You may, like me, have heard Margaret Hodge MP (Labour), chair of the Public Accounts Committee, grandstanding in her attempted demolition of the entire tax departments of the Big 4. She scoffed at corporate structures with companies based in Delaware and the Channel Islands and the £20bn that these firms bill in tax fees because she claimed that they must save at least that amount in tax.
She said she couldn’t understand why intelligent people would do this when the funds could be used on something better such as building schools and hospitals. The representatives were very polite, as is expected when you are representing respected organisations.
But we bloggers have a little more freedom. So would you/ they agree with any of the following points that they could have raised?
– Please can you explain to me when the law is not the law? I know it’s said that the law is an ass but this is even weirder.
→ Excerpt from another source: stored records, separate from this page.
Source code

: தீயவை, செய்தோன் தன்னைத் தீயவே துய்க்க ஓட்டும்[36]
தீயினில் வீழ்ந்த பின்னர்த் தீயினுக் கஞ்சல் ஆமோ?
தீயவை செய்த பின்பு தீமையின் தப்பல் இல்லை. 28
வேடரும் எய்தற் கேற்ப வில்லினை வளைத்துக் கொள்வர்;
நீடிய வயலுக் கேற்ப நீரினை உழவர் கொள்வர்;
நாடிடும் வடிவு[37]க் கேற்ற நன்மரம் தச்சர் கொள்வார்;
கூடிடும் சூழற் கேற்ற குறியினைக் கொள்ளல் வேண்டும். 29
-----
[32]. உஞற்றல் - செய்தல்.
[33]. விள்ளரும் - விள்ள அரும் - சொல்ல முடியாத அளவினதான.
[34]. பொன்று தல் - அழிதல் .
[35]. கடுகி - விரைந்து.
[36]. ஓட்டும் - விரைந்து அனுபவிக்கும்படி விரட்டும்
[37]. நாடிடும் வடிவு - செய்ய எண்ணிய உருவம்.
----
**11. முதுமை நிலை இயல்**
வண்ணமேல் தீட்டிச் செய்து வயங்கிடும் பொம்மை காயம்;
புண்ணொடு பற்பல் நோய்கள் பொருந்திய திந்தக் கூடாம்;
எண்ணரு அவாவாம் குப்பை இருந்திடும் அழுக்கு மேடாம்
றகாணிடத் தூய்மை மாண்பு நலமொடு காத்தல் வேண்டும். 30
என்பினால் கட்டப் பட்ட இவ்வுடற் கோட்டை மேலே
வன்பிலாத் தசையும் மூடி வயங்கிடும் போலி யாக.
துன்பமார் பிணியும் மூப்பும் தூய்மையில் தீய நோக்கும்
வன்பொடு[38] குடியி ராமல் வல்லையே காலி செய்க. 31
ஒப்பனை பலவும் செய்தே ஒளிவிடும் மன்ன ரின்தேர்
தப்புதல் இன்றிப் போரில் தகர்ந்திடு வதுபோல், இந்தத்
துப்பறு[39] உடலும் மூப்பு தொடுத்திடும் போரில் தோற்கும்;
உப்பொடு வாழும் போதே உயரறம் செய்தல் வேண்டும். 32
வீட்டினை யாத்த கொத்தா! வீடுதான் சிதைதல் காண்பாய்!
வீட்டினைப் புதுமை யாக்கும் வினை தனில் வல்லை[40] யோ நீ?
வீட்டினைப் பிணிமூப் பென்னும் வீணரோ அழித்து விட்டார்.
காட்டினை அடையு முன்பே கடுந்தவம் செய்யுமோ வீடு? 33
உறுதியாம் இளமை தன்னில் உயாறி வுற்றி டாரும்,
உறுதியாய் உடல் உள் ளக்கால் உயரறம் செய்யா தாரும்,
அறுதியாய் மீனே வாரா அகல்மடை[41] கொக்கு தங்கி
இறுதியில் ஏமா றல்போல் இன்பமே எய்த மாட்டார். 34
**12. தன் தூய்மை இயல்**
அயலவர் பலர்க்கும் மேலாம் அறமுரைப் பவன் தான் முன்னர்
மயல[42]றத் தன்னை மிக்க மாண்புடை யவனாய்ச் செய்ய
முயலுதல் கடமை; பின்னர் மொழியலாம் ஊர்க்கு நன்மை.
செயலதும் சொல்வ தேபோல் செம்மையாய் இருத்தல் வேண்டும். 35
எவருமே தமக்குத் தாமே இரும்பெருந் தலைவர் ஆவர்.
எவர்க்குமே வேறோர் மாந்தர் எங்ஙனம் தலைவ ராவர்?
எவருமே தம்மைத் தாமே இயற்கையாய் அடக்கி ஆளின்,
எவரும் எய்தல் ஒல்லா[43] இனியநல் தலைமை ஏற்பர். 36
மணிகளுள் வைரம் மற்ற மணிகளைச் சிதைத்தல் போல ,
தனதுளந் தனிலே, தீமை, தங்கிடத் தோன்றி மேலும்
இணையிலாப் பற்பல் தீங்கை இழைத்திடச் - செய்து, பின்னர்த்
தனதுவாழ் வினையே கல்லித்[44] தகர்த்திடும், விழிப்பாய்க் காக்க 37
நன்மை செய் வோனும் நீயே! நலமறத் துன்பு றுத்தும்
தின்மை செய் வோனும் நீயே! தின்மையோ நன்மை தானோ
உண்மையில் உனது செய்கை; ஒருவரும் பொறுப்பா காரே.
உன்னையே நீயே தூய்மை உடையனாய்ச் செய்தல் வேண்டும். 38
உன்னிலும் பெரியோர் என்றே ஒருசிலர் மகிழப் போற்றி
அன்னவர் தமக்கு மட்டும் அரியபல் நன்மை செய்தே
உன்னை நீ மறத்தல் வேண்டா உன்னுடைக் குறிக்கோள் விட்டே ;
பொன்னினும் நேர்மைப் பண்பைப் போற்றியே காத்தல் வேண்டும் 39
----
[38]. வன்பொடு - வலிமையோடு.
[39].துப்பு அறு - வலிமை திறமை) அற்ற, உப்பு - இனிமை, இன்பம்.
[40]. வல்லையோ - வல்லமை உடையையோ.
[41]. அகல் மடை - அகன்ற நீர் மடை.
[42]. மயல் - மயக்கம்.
– Since you are part of the institution which makes the laws perhaps you could explain to me why you are doing it so badly that you can only ask supposed perpetrators to restrain. Perhaps next time there are some riots you would like to ask the rioters to take only UK made products that are fully insured?
– There are more than enough hospitals now and plenty of schools.
– The money saved goes one of two places
– to more efficient investment (companies are rather better at looking after cash than the Government, just ask the PAC) or
– in dividends which will plug the pensions black hole which was created by..er Gordon Brown (Labour).
We all know in our heart of hearts that structures which reduce tax bills aren’t quite right but nor are they wrong. We now live in a very inter-connected world in which the laws and the institutions that create them are no longer fit for purpose. Intangible assets are a large proportion of our wealth and can whizz cash all round the world. Until there is a set of workable tax laws, that are consistent between countries, to curb this, then nothing will change.
So I’d like to teach the world to tax, in perfect harmony. Here are two suggestions:
1. I’d like to propose an export tax credit of £1.5m. This would work like an R&D tax credit so that if you are an SME and spend up to £1m, in a period between one year before and 2 years after incorporating an overseas subsidiary, outside the EU, you would get a tax credit of £1.5m. EIS relief would also be available to these companies. This wouldn’t reduce tax avoidance but would stimulate international trade and boost tax revenues in both countries.
2. And what about withholding taxes? What is the problem with deducting 10-20% of the gross royalty or interest or dividend payment when money is being transferred overseas? It can be offset in the receiving company’s tax bill and if that jurisdiction doesn’t charge enough tax well hard luck.
Do you have more? Best suggestion wins.. a can of Coke.